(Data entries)
───
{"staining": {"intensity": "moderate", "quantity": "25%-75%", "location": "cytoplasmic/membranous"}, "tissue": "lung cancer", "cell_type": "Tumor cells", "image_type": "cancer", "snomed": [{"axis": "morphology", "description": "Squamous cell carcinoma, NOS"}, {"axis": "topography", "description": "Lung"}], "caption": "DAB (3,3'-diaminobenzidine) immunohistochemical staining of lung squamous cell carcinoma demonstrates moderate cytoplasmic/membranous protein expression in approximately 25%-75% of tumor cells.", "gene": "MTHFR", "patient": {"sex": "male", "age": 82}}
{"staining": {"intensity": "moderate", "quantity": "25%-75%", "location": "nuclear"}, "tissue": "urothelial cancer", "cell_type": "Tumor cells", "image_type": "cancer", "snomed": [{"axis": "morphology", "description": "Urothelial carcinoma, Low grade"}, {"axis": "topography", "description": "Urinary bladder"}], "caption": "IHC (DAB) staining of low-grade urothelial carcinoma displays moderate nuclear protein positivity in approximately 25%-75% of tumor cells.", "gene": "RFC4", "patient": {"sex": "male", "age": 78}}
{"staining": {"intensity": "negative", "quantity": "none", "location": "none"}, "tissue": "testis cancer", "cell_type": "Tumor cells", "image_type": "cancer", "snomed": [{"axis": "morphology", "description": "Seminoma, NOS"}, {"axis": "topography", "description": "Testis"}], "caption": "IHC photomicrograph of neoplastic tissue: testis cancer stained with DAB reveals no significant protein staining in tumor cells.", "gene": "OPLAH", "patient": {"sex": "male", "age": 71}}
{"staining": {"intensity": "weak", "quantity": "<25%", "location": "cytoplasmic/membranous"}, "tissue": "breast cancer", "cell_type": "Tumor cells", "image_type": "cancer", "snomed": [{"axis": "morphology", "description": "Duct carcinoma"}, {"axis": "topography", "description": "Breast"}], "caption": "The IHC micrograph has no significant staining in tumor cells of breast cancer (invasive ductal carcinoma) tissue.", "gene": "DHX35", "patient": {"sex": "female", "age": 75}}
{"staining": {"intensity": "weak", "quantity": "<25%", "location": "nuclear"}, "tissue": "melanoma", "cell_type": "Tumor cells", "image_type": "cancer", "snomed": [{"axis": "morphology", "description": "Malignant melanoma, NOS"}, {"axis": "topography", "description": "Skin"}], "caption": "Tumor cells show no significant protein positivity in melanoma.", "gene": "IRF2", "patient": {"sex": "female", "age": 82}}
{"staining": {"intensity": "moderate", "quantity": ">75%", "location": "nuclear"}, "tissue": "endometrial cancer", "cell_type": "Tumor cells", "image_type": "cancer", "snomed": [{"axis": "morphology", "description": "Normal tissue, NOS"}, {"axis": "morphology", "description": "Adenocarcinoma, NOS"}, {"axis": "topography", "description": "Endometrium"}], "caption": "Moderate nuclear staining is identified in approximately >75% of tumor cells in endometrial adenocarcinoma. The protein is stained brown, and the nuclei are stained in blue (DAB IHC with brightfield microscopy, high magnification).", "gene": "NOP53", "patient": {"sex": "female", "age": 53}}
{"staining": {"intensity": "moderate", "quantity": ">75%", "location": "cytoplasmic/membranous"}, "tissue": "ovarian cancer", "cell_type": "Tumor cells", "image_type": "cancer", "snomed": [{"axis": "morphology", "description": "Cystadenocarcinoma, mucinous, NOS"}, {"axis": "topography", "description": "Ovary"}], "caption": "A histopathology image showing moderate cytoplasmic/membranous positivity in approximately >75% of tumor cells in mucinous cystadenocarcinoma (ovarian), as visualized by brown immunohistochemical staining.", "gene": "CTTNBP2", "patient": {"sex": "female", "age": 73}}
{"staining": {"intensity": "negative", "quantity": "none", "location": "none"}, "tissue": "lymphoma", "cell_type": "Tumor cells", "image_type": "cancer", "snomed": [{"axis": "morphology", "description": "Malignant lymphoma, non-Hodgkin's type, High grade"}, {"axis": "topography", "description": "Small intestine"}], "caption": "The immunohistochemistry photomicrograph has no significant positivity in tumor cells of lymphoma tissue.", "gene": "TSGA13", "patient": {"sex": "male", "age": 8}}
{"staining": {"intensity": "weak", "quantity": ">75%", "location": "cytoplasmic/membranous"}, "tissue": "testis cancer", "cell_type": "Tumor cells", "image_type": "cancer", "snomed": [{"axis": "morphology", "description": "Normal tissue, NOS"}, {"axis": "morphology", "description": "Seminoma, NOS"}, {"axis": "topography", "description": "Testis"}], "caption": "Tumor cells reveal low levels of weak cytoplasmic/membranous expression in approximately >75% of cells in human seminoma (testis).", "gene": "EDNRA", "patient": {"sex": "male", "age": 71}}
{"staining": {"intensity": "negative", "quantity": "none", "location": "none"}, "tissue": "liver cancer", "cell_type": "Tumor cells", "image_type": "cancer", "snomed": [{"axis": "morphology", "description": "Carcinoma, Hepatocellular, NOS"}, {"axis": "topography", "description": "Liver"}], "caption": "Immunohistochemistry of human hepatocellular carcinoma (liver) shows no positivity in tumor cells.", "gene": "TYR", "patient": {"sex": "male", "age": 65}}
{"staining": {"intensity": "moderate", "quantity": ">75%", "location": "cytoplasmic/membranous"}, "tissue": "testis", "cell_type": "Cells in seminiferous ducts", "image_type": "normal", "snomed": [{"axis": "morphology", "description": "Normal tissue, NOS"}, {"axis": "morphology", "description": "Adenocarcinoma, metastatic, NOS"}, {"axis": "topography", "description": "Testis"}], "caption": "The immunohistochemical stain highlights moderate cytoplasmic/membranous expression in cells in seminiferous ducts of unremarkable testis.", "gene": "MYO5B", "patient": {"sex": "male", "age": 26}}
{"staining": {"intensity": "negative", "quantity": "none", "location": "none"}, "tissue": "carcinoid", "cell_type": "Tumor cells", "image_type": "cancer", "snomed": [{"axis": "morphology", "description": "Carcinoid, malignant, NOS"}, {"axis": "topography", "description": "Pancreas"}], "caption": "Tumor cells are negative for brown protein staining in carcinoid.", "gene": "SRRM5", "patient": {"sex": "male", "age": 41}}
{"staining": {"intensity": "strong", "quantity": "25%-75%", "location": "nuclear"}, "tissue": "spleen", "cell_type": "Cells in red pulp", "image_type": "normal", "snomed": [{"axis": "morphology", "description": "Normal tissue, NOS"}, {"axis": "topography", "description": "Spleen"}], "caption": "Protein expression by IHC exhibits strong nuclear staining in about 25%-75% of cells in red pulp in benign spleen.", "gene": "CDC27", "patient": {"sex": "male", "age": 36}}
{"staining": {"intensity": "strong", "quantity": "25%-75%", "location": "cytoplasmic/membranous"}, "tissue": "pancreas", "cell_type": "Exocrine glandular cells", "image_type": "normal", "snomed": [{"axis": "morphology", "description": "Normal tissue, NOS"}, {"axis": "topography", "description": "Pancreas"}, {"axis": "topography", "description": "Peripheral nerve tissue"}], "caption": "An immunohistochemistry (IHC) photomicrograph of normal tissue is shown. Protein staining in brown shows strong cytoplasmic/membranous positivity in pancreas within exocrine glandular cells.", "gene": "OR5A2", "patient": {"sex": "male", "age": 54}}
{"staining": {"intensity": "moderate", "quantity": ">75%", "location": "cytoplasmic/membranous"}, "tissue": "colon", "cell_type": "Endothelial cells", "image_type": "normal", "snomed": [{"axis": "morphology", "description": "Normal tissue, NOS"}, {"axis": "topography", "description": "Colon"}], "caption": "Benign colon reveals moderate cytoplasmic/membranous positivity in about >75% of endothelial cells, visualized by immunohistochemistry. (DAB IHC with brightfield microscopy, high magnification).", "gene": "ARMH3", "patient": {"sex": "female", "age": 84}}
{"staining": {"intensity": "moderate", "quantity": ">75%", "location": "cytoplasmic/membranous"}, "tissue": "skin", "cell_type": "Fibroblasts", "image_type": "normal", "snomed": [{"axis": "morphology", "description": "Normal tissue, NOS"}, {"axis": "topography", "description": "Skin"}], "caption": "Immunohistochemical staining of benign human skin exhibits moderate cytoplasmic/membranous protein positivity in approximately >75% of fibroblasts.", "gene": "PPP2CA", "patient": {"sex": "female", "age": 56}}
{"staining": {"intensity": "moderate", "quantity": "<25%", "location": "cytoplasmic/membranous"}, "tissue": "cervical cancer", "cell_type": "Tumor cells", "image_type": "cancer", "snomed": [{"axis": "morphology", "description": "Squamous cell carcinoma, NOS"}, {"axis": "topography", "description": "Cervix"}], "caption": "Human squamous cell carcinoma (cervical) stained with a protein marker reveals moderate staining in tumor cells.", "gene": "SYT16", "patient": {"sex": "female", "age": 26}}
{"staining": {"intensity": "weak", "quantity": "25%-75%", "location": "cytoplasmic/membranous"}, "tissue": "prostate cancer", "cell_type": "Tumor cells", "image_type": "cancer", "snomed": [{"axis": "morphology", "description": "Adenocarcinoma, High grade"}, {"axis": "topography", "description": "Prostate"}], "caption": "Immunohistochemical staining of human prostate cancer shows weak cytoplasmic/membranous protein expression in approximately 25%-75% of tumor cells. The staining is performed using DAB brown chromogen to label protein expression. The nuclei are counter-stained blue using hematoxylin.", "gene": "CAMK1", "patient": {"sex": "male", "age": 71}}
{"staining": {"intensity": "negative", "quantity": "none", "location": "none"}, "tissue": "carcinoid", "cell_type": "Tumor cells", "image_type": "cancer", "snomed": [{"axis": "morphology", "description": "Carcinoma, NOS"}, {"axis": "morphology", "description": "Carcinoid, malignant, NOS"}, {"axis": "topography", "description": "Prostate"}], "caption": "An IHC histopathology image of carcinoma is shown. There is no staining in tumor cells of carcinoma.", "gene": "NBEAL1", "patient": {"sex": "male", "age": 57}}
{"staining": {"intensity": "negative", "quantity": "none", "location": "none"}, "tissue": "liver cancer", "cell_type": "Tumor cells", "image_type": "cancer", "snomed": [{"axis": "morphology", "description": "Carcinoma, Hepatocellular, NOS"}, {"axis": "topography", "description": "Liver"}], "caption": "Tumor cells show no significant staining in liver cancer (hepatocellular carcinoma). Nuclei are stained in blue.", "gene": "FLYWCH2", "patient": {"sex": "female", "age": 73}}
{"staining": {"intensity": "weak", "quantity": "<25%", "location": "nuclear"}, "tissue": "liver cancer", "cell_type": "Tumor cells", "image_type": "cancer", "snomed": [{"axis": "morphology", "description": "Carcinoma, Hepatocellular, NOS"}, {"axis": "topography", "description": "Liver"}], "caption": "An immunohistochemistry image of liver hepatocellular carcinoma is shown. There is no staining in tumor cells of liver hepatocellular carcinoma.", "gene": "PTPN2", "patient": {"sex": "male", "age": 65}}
───
▶ **To do**: Every line from the line containing "IHC micrograph has" through the line containing "nuclear staining is" in the records above must be retyped exactly. Leave out the rest.

▶ **Result**:
{"staining": {"intensity": "weak", "quantity": "<25%", "location": "cytoplasmic/membranous"}, "tissue": "breast cancer", "cell_type": "Tumor cells", "image_type": "cancer", "snomed": [{"axis": "morphology", "description": "Duct carcinoma"}, {"axis": "topography", "description": "Breast"}], "caption": "The IHC micrograph has no significant staining in tumor cells of breast cancer (invasive ductal carcinoma) tissue.", "gene": "DHX35", "patient": {"sex": "female", "age": 75}}
{"staining": {"intensity": "weak", "quantity": "<25%", "location": "nuclear"}, "tissue": "melanoma", "cell_type": "Tumor cells", "image_type": "cancer", "snomed": [{"axis": "morphology", "description": "Malignant melanoma, NOS"}, {"axis": "topography", "description": "Skin"}], "caption": "Tumor cells show no significant protein positivity in melanoma.", "gene": "IRF2", "patient": {"sex": "female", "age": 82}}
{"staining": {"intensity": "moderate", "quantity": ">75%", "location": "nuclear"}, "tissue": "endometrial cancer", "cell_type": "Tumor cells", "image_type": "cancer", "snomed": [{"axis": "morphology", "description": "Normal tissue, NOS"}, {"axis": "morphology", "description": "Adenocarcinoma, NOS"}, {"axis": "topography", "description": "Endometrium"}], "caption": "Moderate nuclear staining is identified in approximately >75% of tumor cells in endometrial adenocarcinoma. The protein is stained brown, and the nuclei are stained in blue (DAB IHC with brightfield microscopy, high magnification).", "gene": "NOP53", "patient": {"sex": "female", "age": 53}}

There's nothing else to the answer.